Un pacto que cambió la democracia de Colombia

Sandra Milena Montoya

El 9 de marzo de 1990 se convirtió en un día histórico para Colombia, pues en esta fecha se firmó lo más cercano al primer acuerdo de paz con un grupo guerrillero en el país.  Alrededor de 800 hombres del M-19 se congregaron en Santo Domingo (Cauca) para entregar sus armas y, en parte como producto de este proceso, surgió la Asamblea Nacional Constituyente, cuyo mayor baluarte es la Constitución de 1991, que sentó las bases de una democracia participativa y un Estado Social de Derecho.

Paz en ColombiaElmundo.- El M-19 o Movimiento 19 de abril surgió en 1970 como respuesta al supuesto fraude electoral de las elecciones presidenciales de esta fecha, en las que Misael Pastrana Borrero resultó elegido presidente de la República y Gustavo Rojas Pinilla perdió en los comicios. En ese momento, un grupo de personas pertenecientes a la Anapo, al partido comunista  y provenientes de las Farc, decidieron crear el M-19.

20 años después, luego de una intensa lucha y de vivir el holocausto del Palacio de Justicia, en la que fueron desaparecidos y torturados algunos de sus miembros, el movimiento decidió optar por dejar las armas y pactar con el Gobierno de Virgilio Barco lo que el Estado denominó un armisticio.  El actual senador por el partido Alianza Verde, Antonio Navarro Wolf, recuerda que el M-19 dejó las armas, “porque no había posibilidad de victoria y la guerra sin victoria no tiene sentido”.

Varios factores conectaron el proceso de dejación de armas con la Asamblea Nacional Constituyente. Para Rafael Pardo, quien se desempeñó como consejero presidencial para la paz en el Gobierno de Virgilio Barco, la Constitución del 91 representó un cambio muy significativo en la vida del país y el proceso con el M-19 contribuyó a esto, “quienes se desmovilizaron tenían claro que su retórica y su discurso tenían que estar sintonizados con la población y la gente lo recompensó con votos, ellos lograron el 30 por ciento de la Constituyente y fue por su discurso ya no basado en reivindicaciones arcaicas o violentas sino centrado en las transformaciones que el país reclamaba en ese momento”.

El valor de la palabra

Sin embargo, como ya tenían la experiencia de lo que había ocurrido en procesos pasados, el miedo a ser asesinados se instaló en el grupo de desmovilizados. Y pasarían siete semanas luego de entregar las armas para que uno de sus comandantes, quien lideró el proceso con el Gobierno, fuera asesinado. Carlos Pizarro Leongómez fue acribillado en un avión en pleno vuelo y a la fecha se desconocen los autores intelectuales del crimen.
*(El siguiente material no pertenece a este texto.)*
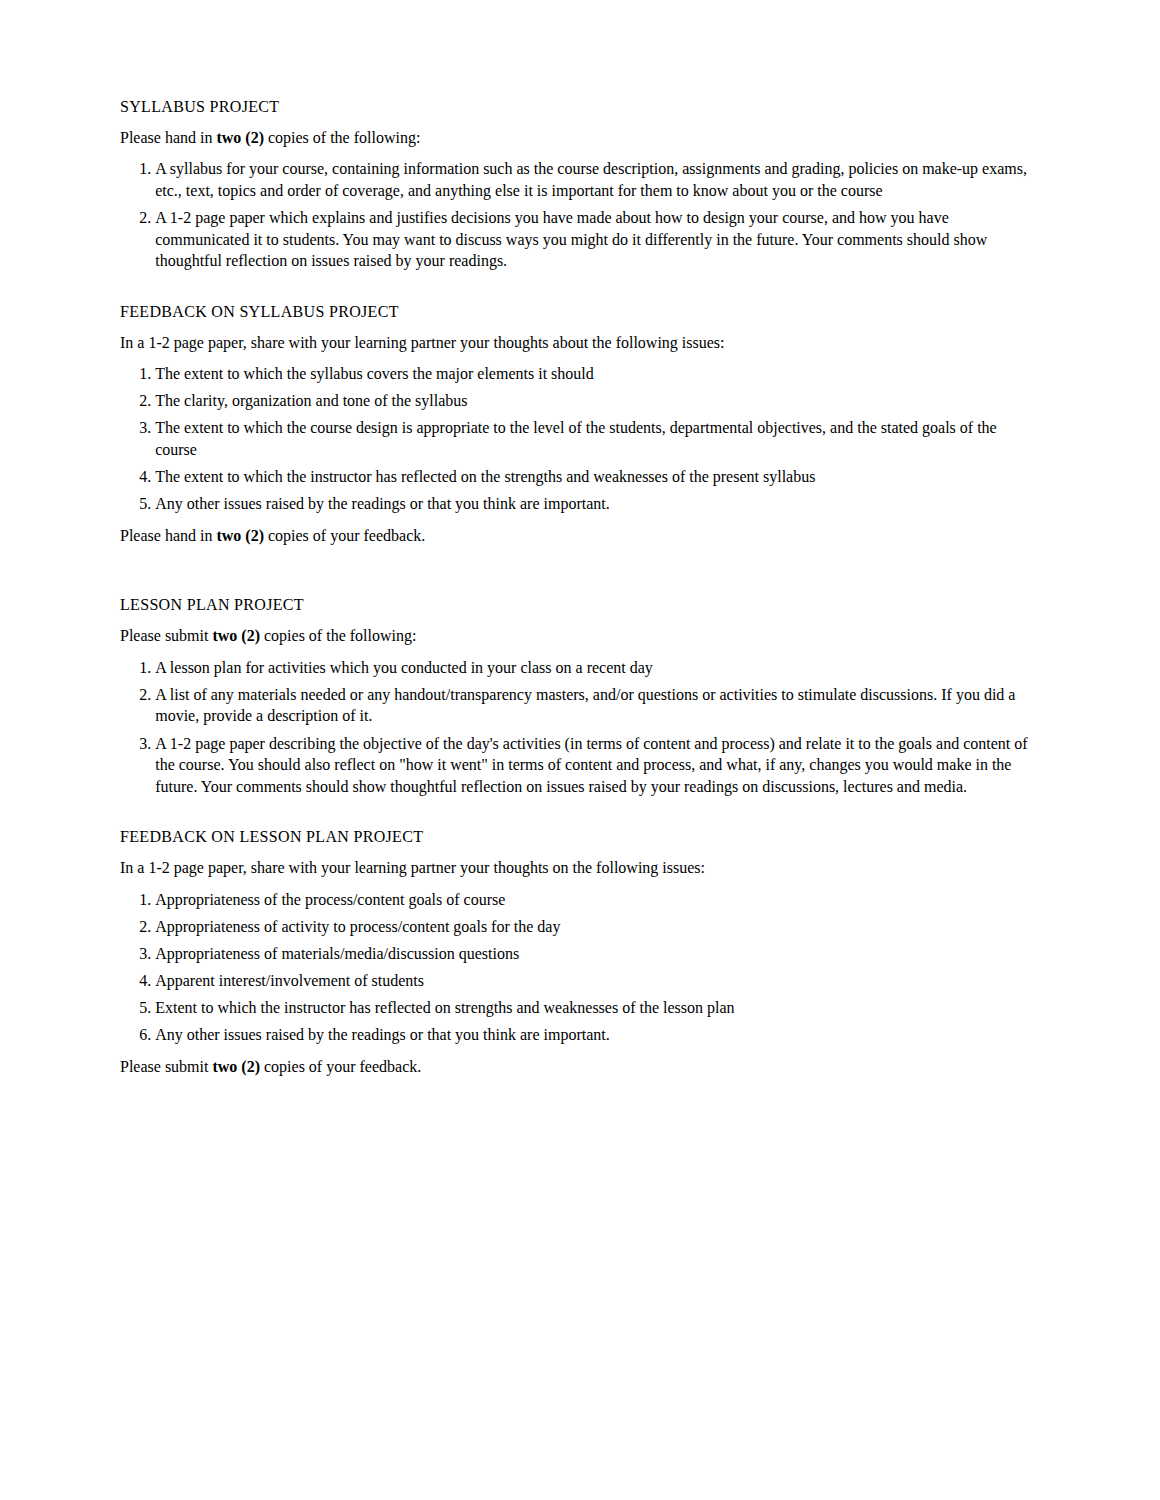SYLLABUS PROJECT
Please hand in two (2) copies of the following:
A syllabus for your course, containing information such as the course description, assignments and grading, policies on make-up exams, etc., text, topics and order of coverage, and anything else it is important for them to know about you or the course
A 1-2 page paper which explains and justifies decisions you have made about how to design your course, and how you have communicated it to students. You may want to discuss ways you might do it differently in the future. Your comments should show thoughtful reflection on issues raised by your readings.
FEEDBACK ON SYLLABUS PROJECT
In a 1-2 page paper, share with your learning partner your thoughts about the following issues:
The extent to which the syllabus covers the major elements it should
The clarity, organization and tone of the syllabus
The extent to which the course design is appropriate to the level of the students, departmental objectives, and the stated goals of the course
The extent to which the instructor has reflected on the strengths and weaknesses of the present syllabus
Any other issues raised by the readings or that you think are important.
Please hand in two (2) copies of your feedback.
LESSON PLAN PROJECT
Please submit two (2) copies of the following:
A lesson plan for activities which you conducted in your class on a recent day
A list of any materials needed or any handout/transparency masters, and/or questions or activities to stimulate discussions. If you did a movie, provide a description of it.
A 1-2 page paper describing the objective of the day's activities (in terms of content and process) and relate it to the goals and content of the course. You should also reflect on "how it went" in terms of content and process, and what, if any, changes you would make in the future. Your comments should show thoughtful reflection on issues raised by your readings on discussions, lectures and media.
FEEDBACK ON LESSON PLAN PROJECT
In a 1-2 page paper, share with your learning partner your thoughts on the following issues:
Appropriateness of the process/content goals of course
Appropriateness of activity to process/content goals for the day
Appropriateness of materials/media/discussion questions
Apparent interest/involvement of students
Extent to which the instructor has reflected on strengths and weaknesses of the lesson plan
Any other issues raised by the readings or that you think are important.
Please submit two (2) copies of your feedback.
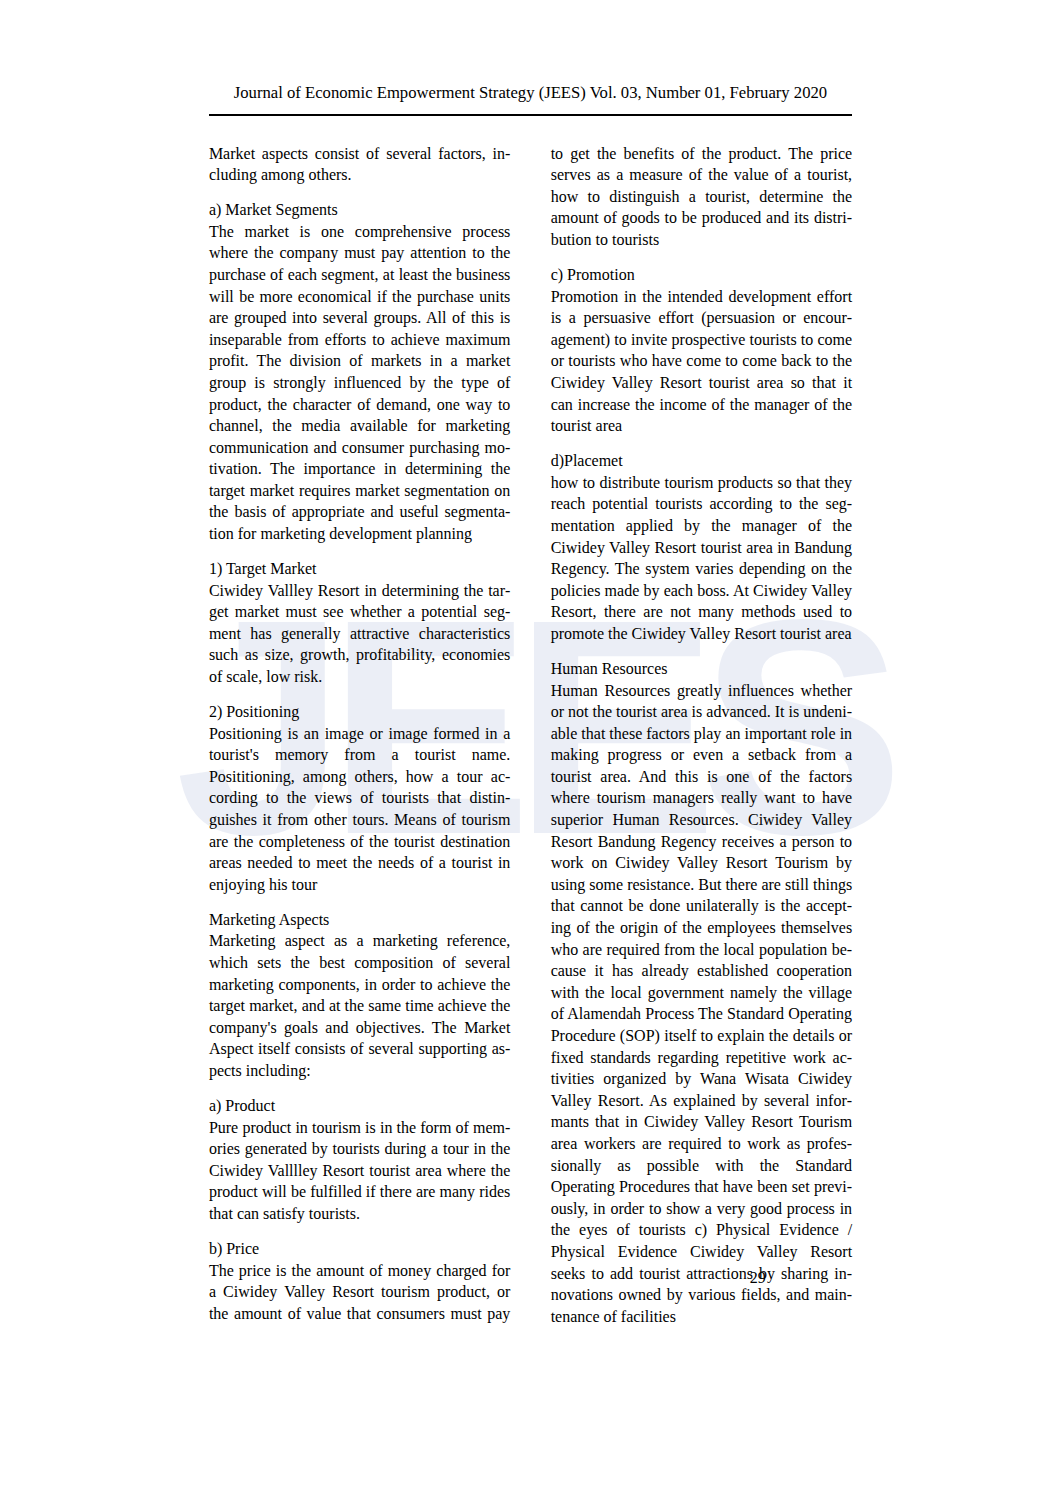JEES
Journal of Economic Empowerment Strategy (JEES) Vol. 03, Number 01, February 2020
Market aspects consist of several factors, including among others.
a) Market Segments
The market is one comprehensive process where the company must pay attention to the purchase of each segment, at least the business will be more economical if the purchase units are grouped into several groups. All of this is inseparable from efforts to achieve maximum profit. The division of markets in a market group is strongly influenced by the type of product, the character of demand, one way to channel, the media available for marketing communication and consumer purchasing motivation. The importance in determining the target market requires market segmentation on the basis of appropriate and useful segmentation for marketing development planning
1) Target Market
Ciwidey Vallley Resort in determining the target market must see whether a potential segment has generally attractive characteristics such as size, growth, profitability, economies of scale, low risk.
2) Positioning
Positioning is an image or image formed in a tourist's memory from a tourist name. Posititioning, among others, how a tour according to the views of tourists that distinguishes it from other tours. Means of tourism are the completeness of the tourist destination areas needed to meet the needs of a tourist in enjoying his tour
Marketing Aspects
Marketing aspect as a marketing reference, which sets the best composition of several marketing components, in order to achieve the target market, and at the same time achieve the company's goals and objectives. The Market Aspect itself consists of several supporting aspects including:
a) Product
Pure product in tourism is in the form of memories generated by tourists during a tour in the Ciwidey Valllley Resort tourist area where the product will be fulfilled if there are many rides that can satisfy tourists.
b) Price
The price is the amount of money charged for a Ciwidey Valley Resort tourism product, or the amount of value that consumers must pay to get the benefits of the product. The price serves as a measure of the value of a tourist, how to distinguish a tourist, determine the amount of goods to be produced and its distribution to tourists
c) Promotion
Promotion in the intended development effort is a persuasive effort (persuasion or encouragement) to invite prospective tourists to come or tourists who have come to come back to the Ciwidey Valley Resort tourist area so that it can increase the income of the manager of the tourist area
d)Placemet
how to distribute tourism products so that they reach potential tourists according to the segmentation applied by the manager of the Ciwidey Valley Resort tourist area in Bandung Regency. The system varies depending on the policies made by each boss. At Ciwidey Valley Resort, there are not many methods used to promote the Ciwidey Valley Resort tourist area
Human Resources
Human Resources greatly influences whether or not the tourist area is advanced. It is undeniable that these factors play an important role in making progress or even a setback from a tourist area. And this is one of the factors where tourism managers really want to have superior Human Resources. Ciwidey Valley Resort Bandung Regency receives a person to work on Ciwidey Valley Resort Tourism by using some resistance. But there are still things that cannot be done unilaterally is the accepting of the origin of the employees themselves who are required from the local population because it has already established cooperation with the local government namely the village of Alamendah Process The Standard Operating Procedure (SOP) itself to explain the details or fixed standards regarding repetitive work activities organized by Wana Wisata Ciwidey Valley Resort. As explained by several informants that in Ciwidey Valley Resort Tourism area workers are required to work as professionally as possible with the Standard Operating Procedures that have been set previously, in order to show a very good process in the eyes of tourists c) Physical Evidence / Physical Evidence Ciwidey Valley Resort seeks to add tourist attractions by sharing innovations owned by various fields, and maintenance of facilities
29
René Guarín, exmilitante del M-19, quien se unió al grupo luego de perder a su hermana que no tenía que ver nada con esta guerrilla en los hechos acontecidos en el Palacio de Justicia en 1985, considera que la dejación de armas ha sido un ejemplo para Colombia desde lo que significa el valor de la palabra, y “otra lección fue descubrir que en Colombia se puede hacer política sin armas”, dice.  “El proceso fue exitoso porque muchas personas tuvimos el valor de pedirle perdón a Colombia por un pasado guerrillero, cosa que no hizo el Estado”, continúa. En cambio, señala que el Estado está en deuda, pues nunca pidió perdón por el asesinato de líderes guerrilleros del M-19 que cayeron en una guerra sucia, no en los combates con el Ejército.

Hoy, algunos de los guerrilleros del M-19 que participaron de la dejación de armas en 1990 se dedican a hacer política, otros, quienes tuvieron la posibilidad de estudiar, ejercen sus profesiones como abogados, ingenieros, economistas y unos más, quienes no contaron con todo el apoyo prometido por el Estado, probablemente engrosen las cifras de desempleados, no existe un censo al respecto. Sin embargo, la gran mayoría cumplió el compromiso pactado con el Gobierno.